Input Block Start

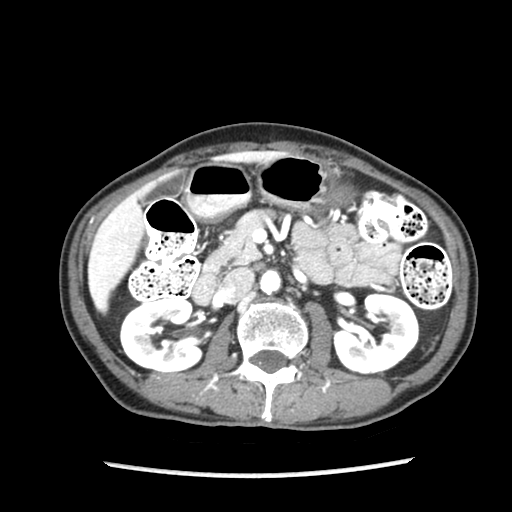
Contrast-enhanced abdominal CT (liver protocol), one axial slice. Slice 40 of 87 in the series (ordered by position). Soft-tissue window (W 400 / L 40 HU). 512 × 512 image matrix, field of view 300 × 300 mm. From the clinical record (not read from this slice): diagnosis: hepatocellular carcinoma (patient treated with transarterial chemoembolisation; whether this scan precedes or follows treatment is not stated here); TNM stage (as recorded): Stage-IIIB; Child-Pugh class: A; tumour differentiation: well differentiated.
Annotated regions visible in this slice (semi-automatic segmentation, software-assisted and operator-edited):
- liver parenchyma outside the tumour (the mass and vessels are separate outlines, so this box may not span the whole liver): box from (x=88, y=192) to (x=143, y=312) px
- portal vein: (x=91, y=226)–(x=128, y=285)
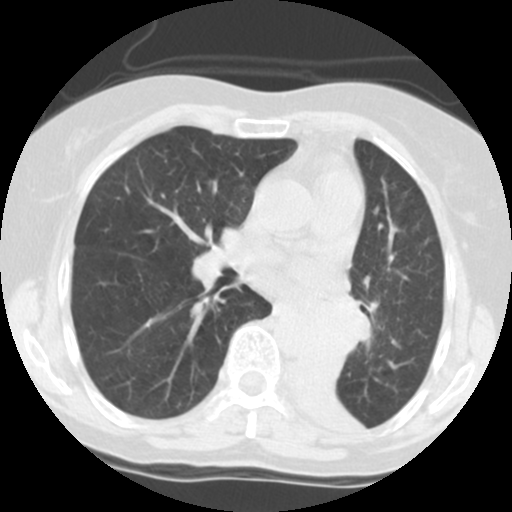
Low-dose screening chest CT, one axial slice; position 68 of 113 along the scan axis; reconstruction kernel STANDARD; 140 kVp; lung window (W 1500 / L -600 HU); 2.5 mm slice thickness; 512 × 512 image matrix, field of view 280 × 280 mm.
Structures marked on this image (outlined manually by an expert reader):
- lesion 1 (tumor, left main bronchus): box from (x=299, y=296) to (x=368, y=361) px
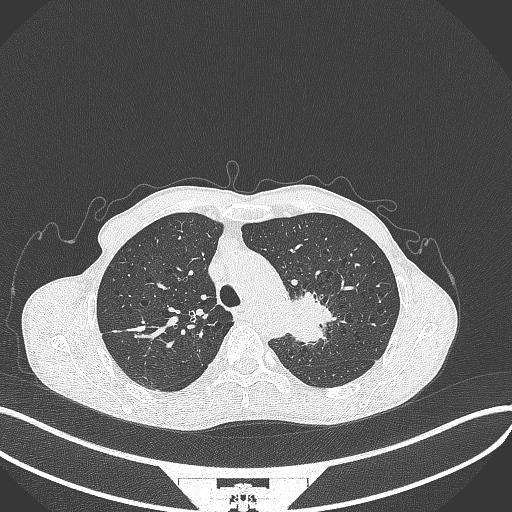
Chest CT, one axial slice. Position 315 of 386 along the scan axis. Reconstruction kernel B70f. Lung window (W 1500 / L -600 HU). 512 × 512 image matrix. Patient: male, 65 years. Case-level facts recorded for this patient, not image findings: clinical TNM (as recorded): T2b N0 M0; histopathological grade: G2.
Annotated regions visible in this slice (rectangle marked by the reading radiologist):
- lung tumour (recorded histology: adenocarcinoma): bounding box [x1, y1, x2, y2] px = [288, 287, 337, 349]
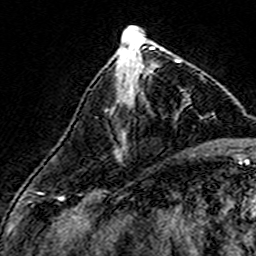
Breast MRI (dynamic contrast-enhanced), one axial slice. Position 59 of 160 along the scan axis. Cropped to one breast. Dynamic contrast-enhanced series, time point 2 of 7 at this slice position (early post-contrast). 3 T. TE 4.6 ms, TR 7.4 ms. 1 mm slice thickness. 256 × 256 image matrix. Female patient.
Annotated regions visible in this slice (semi-automatically segmented with operator editing):
- enhancing-tissue mask used for the functional tumour volume (all voxels passing the contrast-enhancement thresholds inside the analysis volume; usually the tumour): bounding box <120,60,180,86> (left, top, right, bottom; pixels)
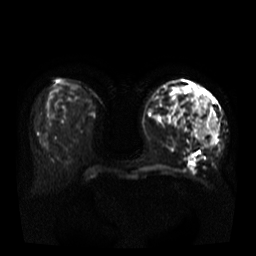
Breast MRI, one axial slice. Slice 15 of 37 in the series (ordered by position). Diffusion-weighted series; image 2 of 4 stored at this slice position (different b-values; order by instance number). 3 T. 256 × 256 image matrix, field of view 380 × 380 mm. Female patient.
Outlined on this slice (expert manual segmentation):
- tumour on diffusion-weighted imaging: box from (x=193, y=97) to (x=217, y=147) px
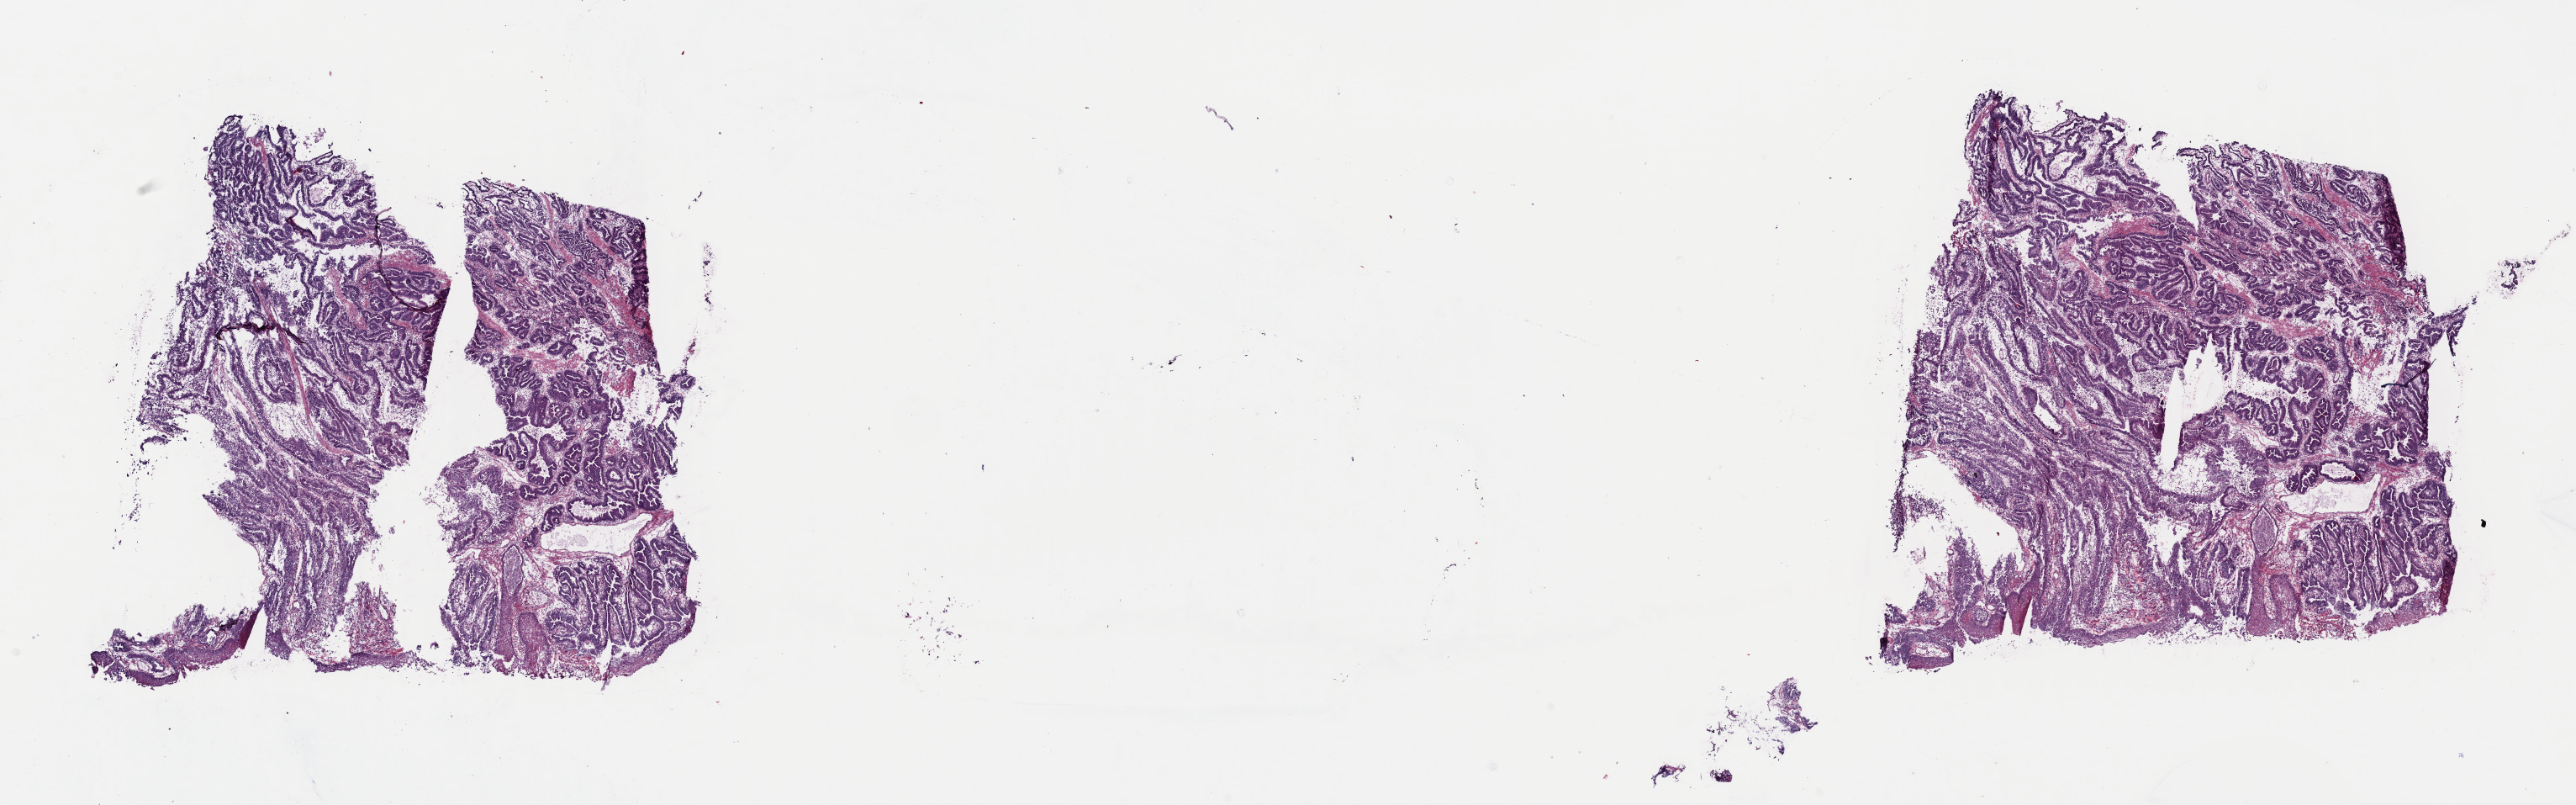
Whole-slide histology image, H&E-stained — whole scanned area (about 24.2 x 7.6 mm) shown as a low-resolution overview, frozen section from the top of the tissue portion, sample: primary tumour, esophagus. Male patient; age at initial diagnosis 65 years. Histologic grade: GX (grade cannot be assessed). Slide review estimates, as recorded: tumour cells 95%, tumour nuclei 80%, normal cells 5%, stromal cells 0%, necrosis 0%. Infiltration values recorded for this section: lymphocyte infiltration 4%, monocyte infiltration 0%, neutrophil infiltration 1%.
- AJCC pathologic stage: IIB
- lymph nodes positive (case pathology): 1 of 10 examined
- pathologic diagnosis: Adenocarcinoma, NOS (lower third of esophagus)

Input Block End

### [Your assignment]
Sift through the entries and copy every line with "whole".

### [Solution below]
- liver parenchyma outside the tumour (the mass and vessels are separate outlines, so this box may not span the whole liver): box from (x=88, y=192) to (x=143, y=312) px
Whole-slide histology image, H&E-stained — whole scanned area (about 24.2 x 7.6 mm) shown as a low-resolution overview, frozen section from the top of the tissue portion, sample: primary tumour, esophagus. Male patient; age at initial diagnosis 65 years. Histologic grade: GX (grade cannot be assessed). Slide review estimates, as recorded: tumour cells 95%, tumour nuclei 80%, normal cells 5%, stromal cells 0%, necrosis 0%. Infiltration values recorded for this section: lymphocyte infiltration 4%, monocyte infiltration 0%, neutrophil infiltration 1%.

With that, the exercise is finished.